◆ ACTIVITY: When you repeat the listing below, keep every word exactly and leave out each picture.

◆ INFORMATION SHOWN:
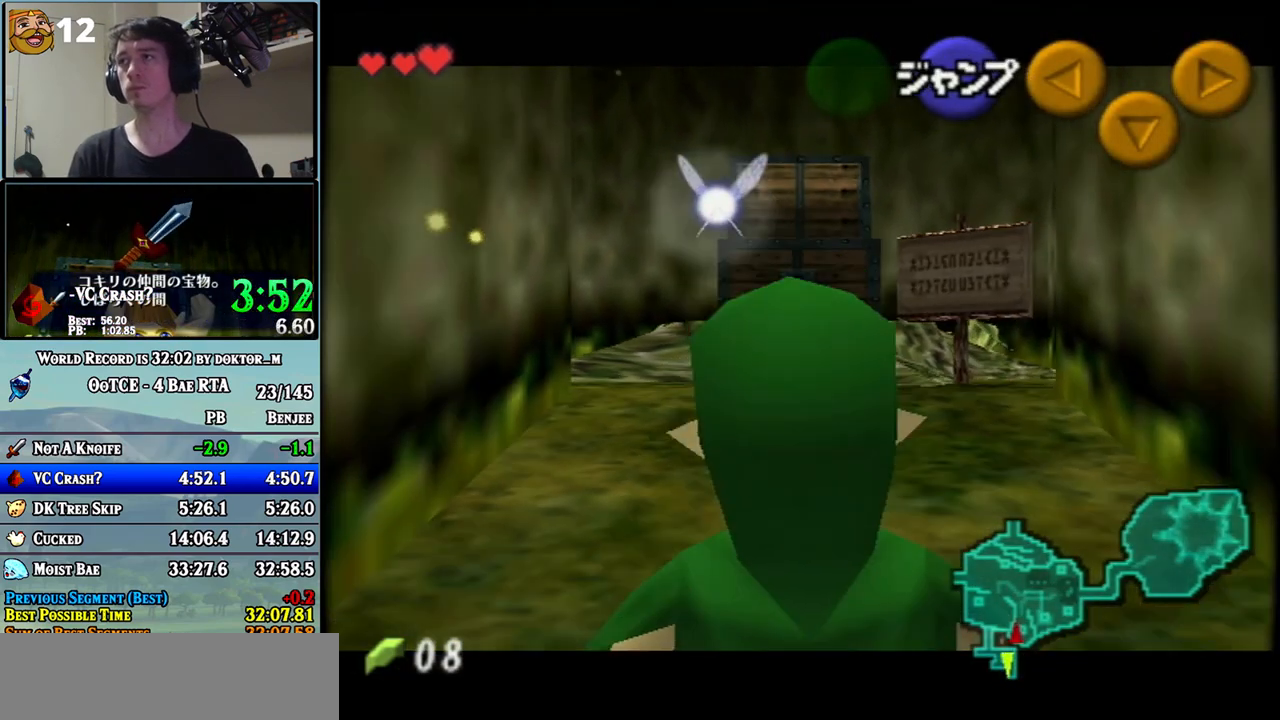
{"buttons": ["L1"], "left_stick": "down", "events": []}
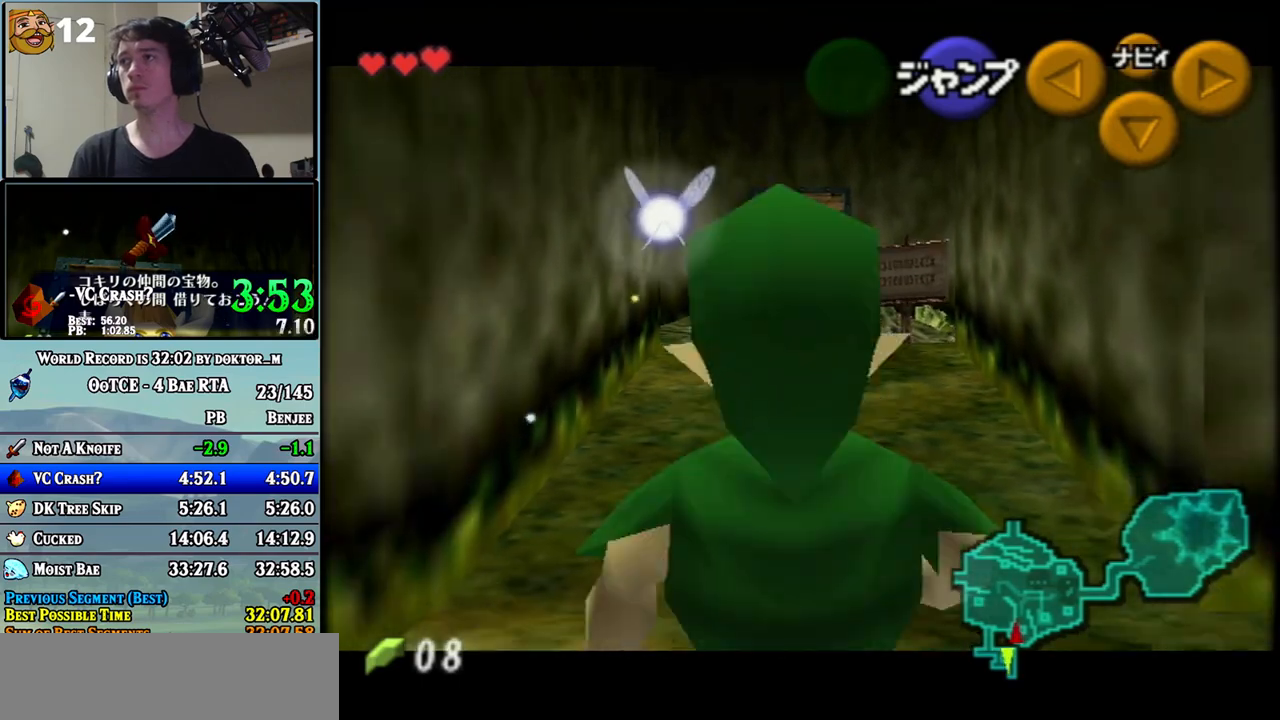
{"buttons": ["L1"], "left_stick": "down", "events": []}
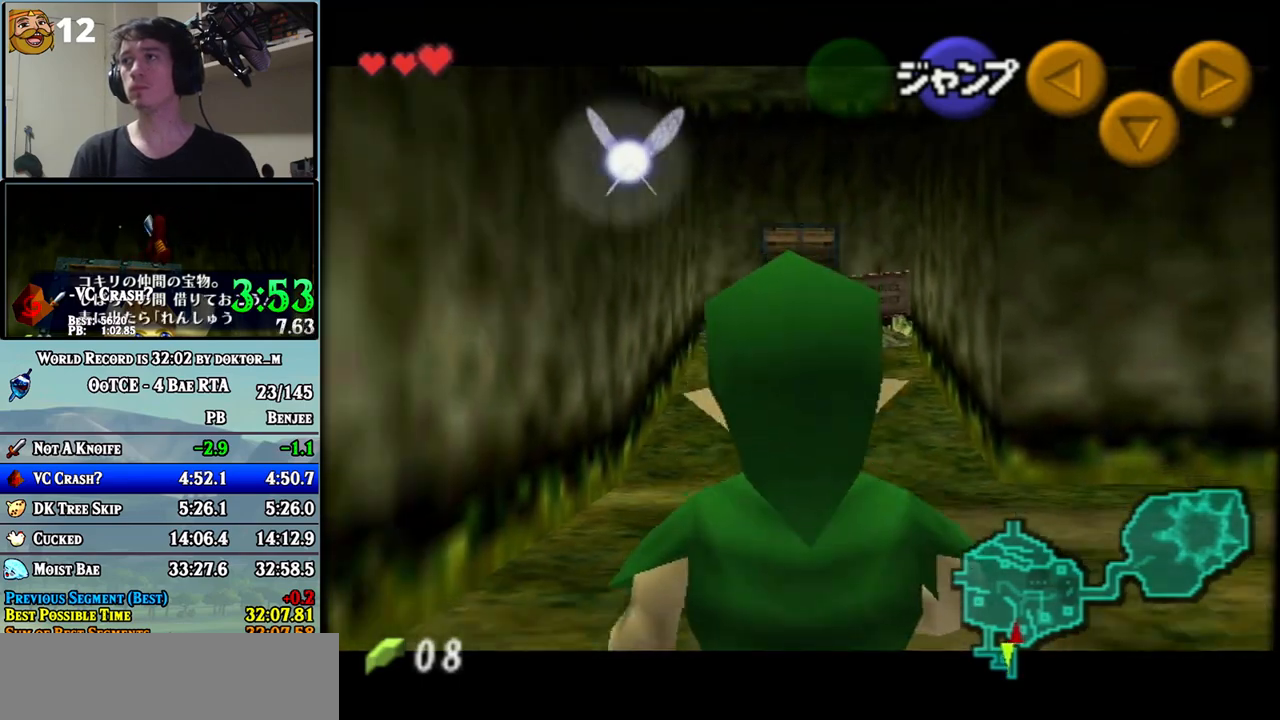
{"buttons": ["L1"], "left_stick": "down", "events": []}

◆ EXERCISE RESULT:
{"buttons": ["L1"], "left_stick": "down", "events": []}
{"buttons": ["L1"], "left_stick": "down", "events": []}
{"buttons": ["L1"], "left_stick": "down", "events": []}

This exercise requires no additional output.